In terms of security, Tim noted antivirus was added to NAS a while back. Not only does the NAS solution keep data private and local; it now keeps it secure with virus scans even when chances of infection are lower in private environments to begin with.
“The security advantages of storing data locally versus the cloud is only true if a network is properly secured,” Tim said. “If poor data hygiene is practiced, proper backups aren’t done, and services are improperly exposed to the internet, users may be better off using cloud services.”
SmallNetBuilder: Independent Product Tests in a Controlled Environment
Tim’s site has come a long way since the infancy of high-speed internet connectivity. Today, SmallNetBuilder continues its goal of performing product tests and publishing the results.

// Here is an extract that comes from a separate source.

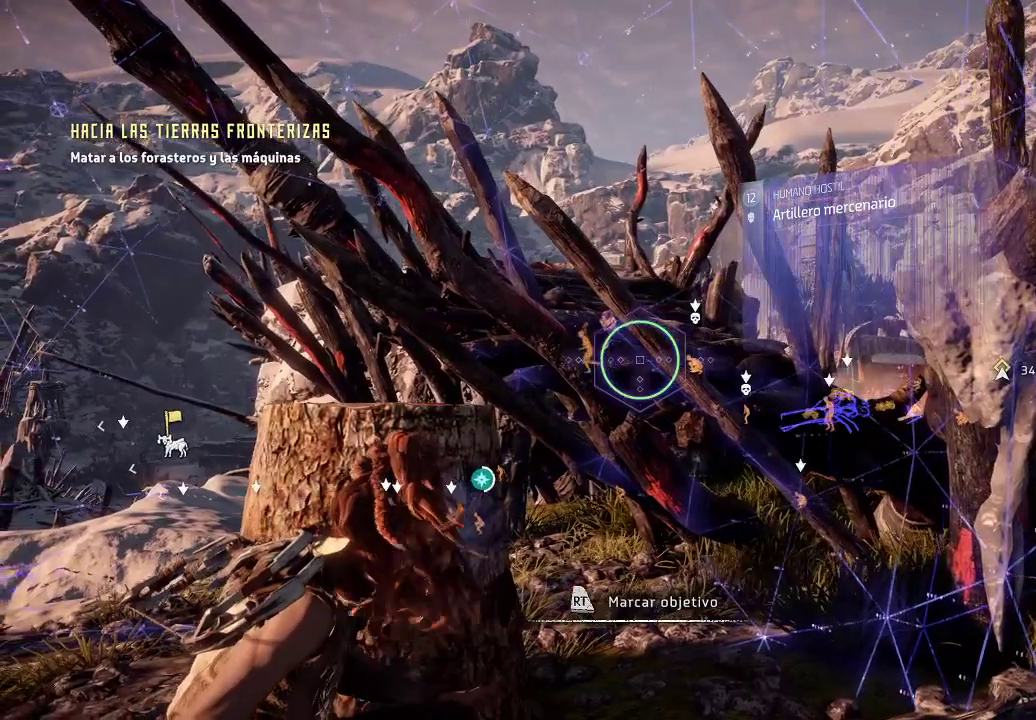
{"buttons": [], "left_stick": "center", "right_stick": "left", "events": [[183, "right_stick", "left"]]}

“We’re really the only consumer-focused publication that does a significant amount of product testing in a controlled environment,” Tim said. “We describe the equipment and the techniques we use, so when you pull up the chart, you can have high confidence that the data sets are reliable.”
SmallNetBuilder has an extensive database of hardware testing statistics in addition to the more summarized portion of the reviews. Bottom line summaries, as well as analysis of more than a dozen benchmarks, make SmallNetBuilder’s reviews incredibly detailed.
“We came up with a ranking method that really boils it all down,” Tim said. “We’re trying to create informed consumers.”